# PASSAGE:
-------------------------

Right of First Refusal. prior to February 26, 2011 and for so long that the Investors shall continue to beneficially own in the aggregate at least 20% of Series B Preferred Sock or the Common Stock issued thereunder, the Investors have the right to participate pro rata in any financing (other than certain exempt issuances and issuances of the Company’s securities in a firm underwritten IPO).
 
Delivery of up to 2,000,000 additional shares of Series B Preferred Stock from Escrow Based on Pre-Tax Income and Pre-Tax Income Per Share: We delivered to an escrow agent at the closing 2,000,000 shares of Series B Preferred Stock (the “Make Good Escrow Stock”). If our consolidated “pre-tax income” for the year ended December 31, 2007 is less than RMB 67,400,000 (or the required pretax income per share), or our consolidated Pre-Tax Income for the fiscal year ending December 31, 2008 is less than RMB 84,924,000 (or the corresponding required pre-tax income per share), or our consolidated pre-tax Income for the fiscal year ending December 31, 2009 is less than RMB 107,004,240 (or the corresponding required pre-tax income per share), then the percentage shortfall shall be determined by dividing the amount of the shortfall by the applicable target number. If the percentage shortfall for the fiscal year 2007 is greater than 50%, then the escrow agent will deliver to the Investors all of the Make Good Escrow Stock pro rata according to the Investors’ ownership percentages which shall be the ratio of such Investor’s initial purchase price to the total purchase paid under the Stock Purchase Agreement. If the percentage shortfall for 2007 is less than fifty percent (50%), then the adjustment percentage shall be determined. The adjustment percentage shall mean the percentage that the percentage shortfall bears to fifty percent (50%). The escrow agent shall deliver to an Investor according to such Investor’s ownership percentage of such number of shares of Series B Preferred Stock as is determined by multiplying the adjustment percentage by Make Good Escrow Stock and retain the balance. If, after giving effect to the adjustment and delivery to the Investors as described in the foregoing, there are shares of Make Good Escrow Stock remaining, the same procedures shall apply based on our pre-tax income for our fiscal years 2008 and 2009.

-------------------------

Collected data entries:

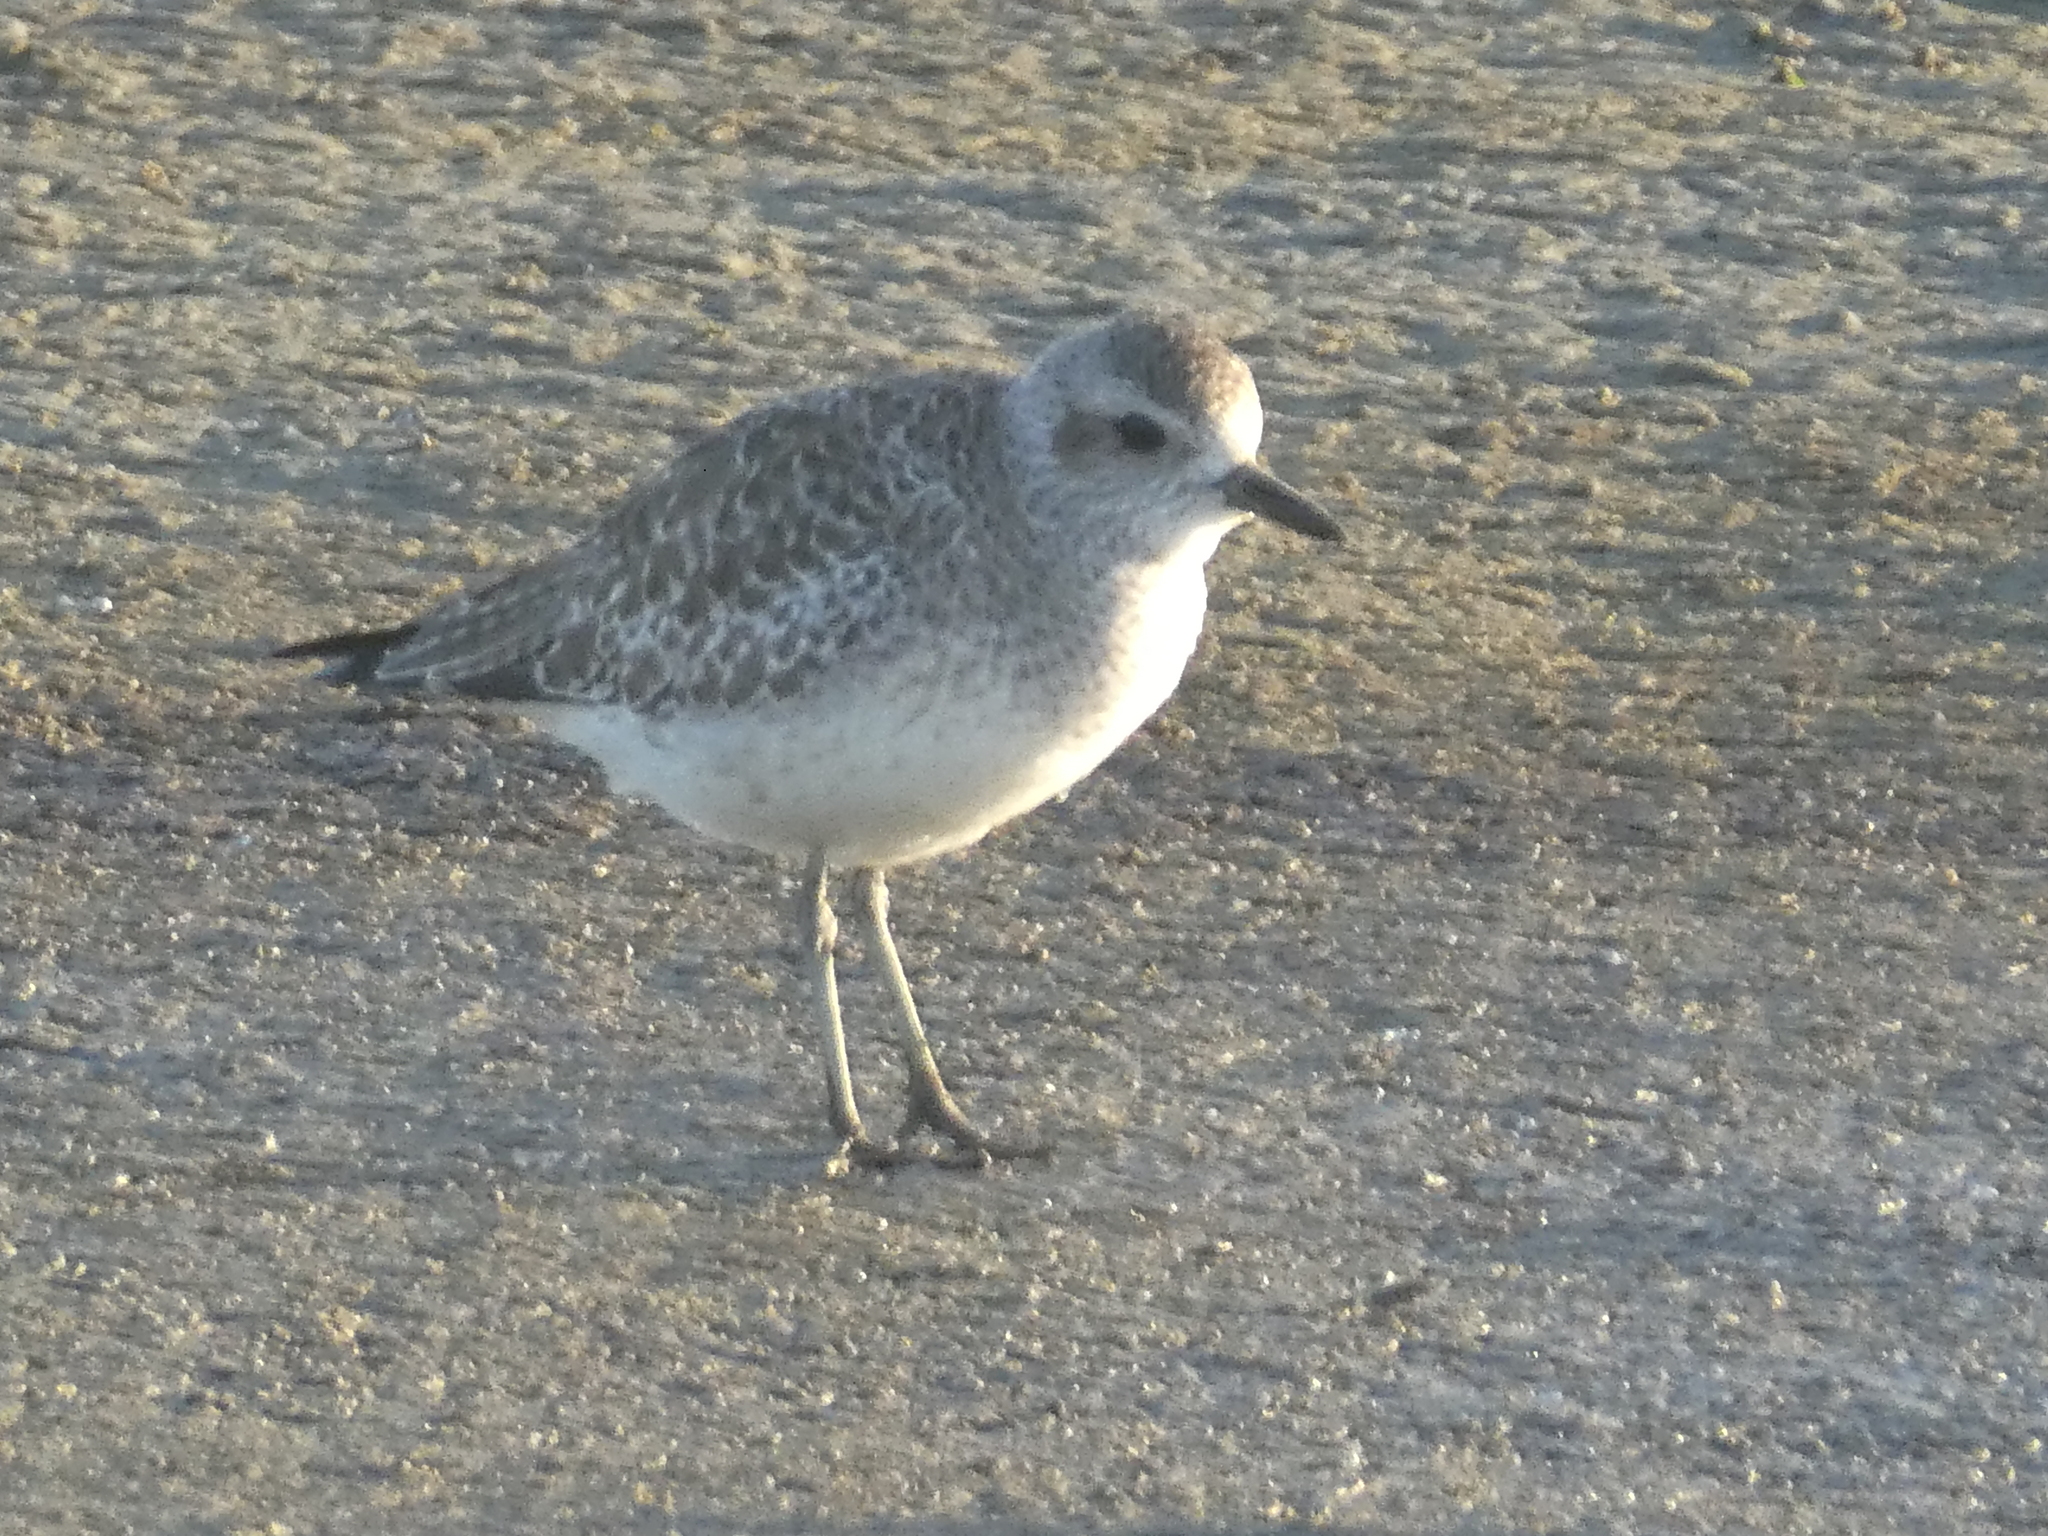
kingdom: Animalia
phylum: Chordata
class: Aves
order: Charadriiformes
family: Charadriidae
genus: Pluvialis
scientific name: Pluvialis squatarola
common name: Grey plover
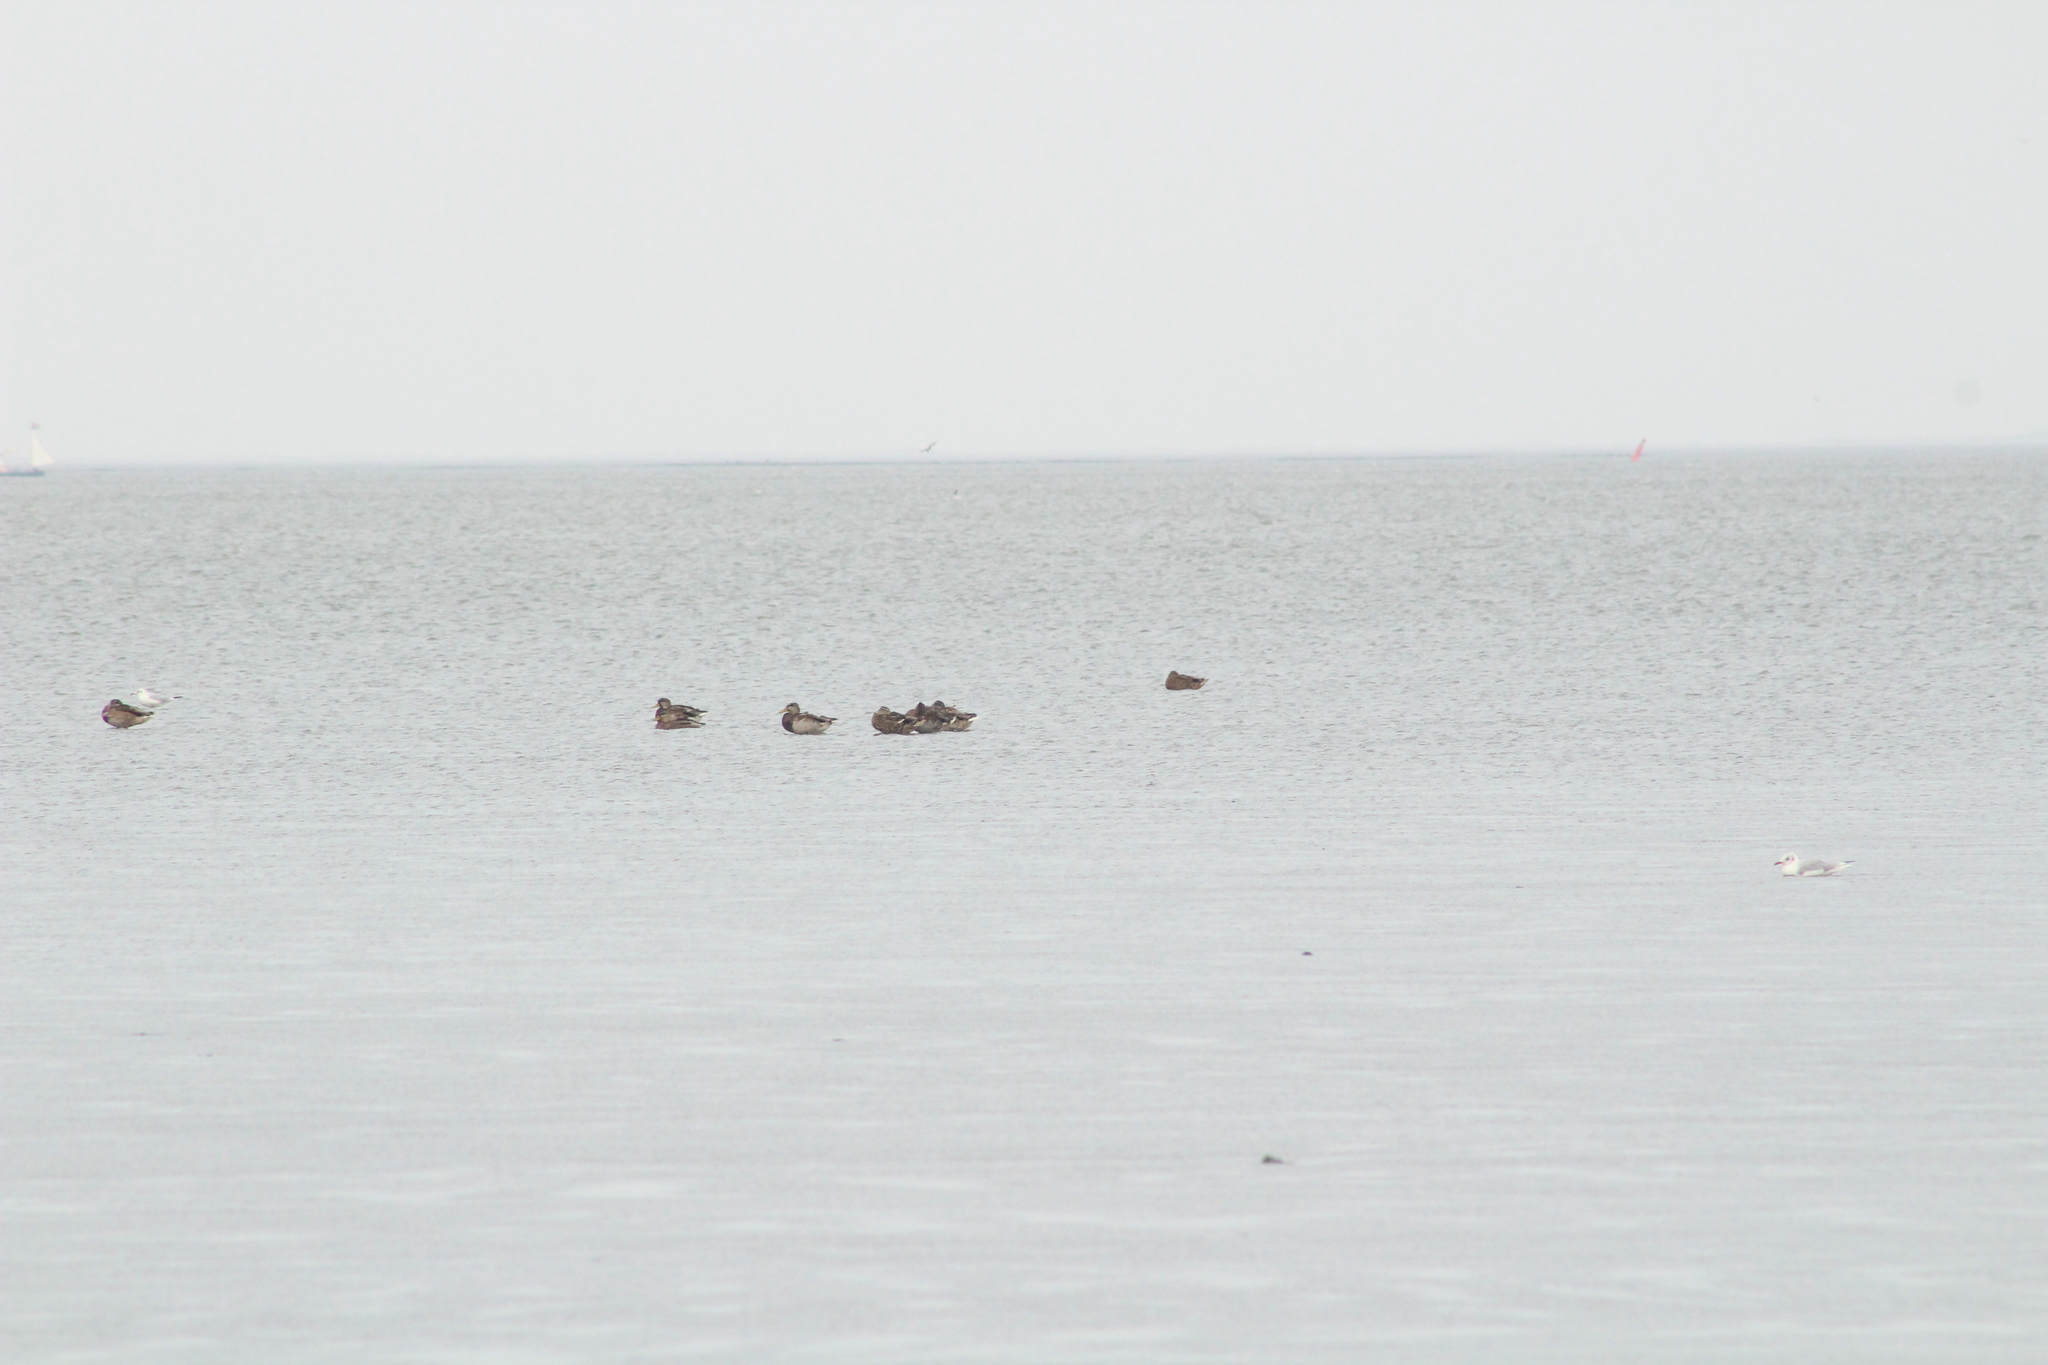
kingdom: Animalia
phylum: Chordata
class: Aves
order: Anseriformes
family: Anatidae
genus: Anas
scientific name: Anas platyrhynchos
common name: Mallard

-------------------------

Please state how many shares of Series B Preferred Stock the passage says were delivered to an escrow agent at the closing. These lines are separate material, apart from the passage.

# RESPONSE:
2,000,000 shares of Series B Preferred Stock were delivered to the escrow agent.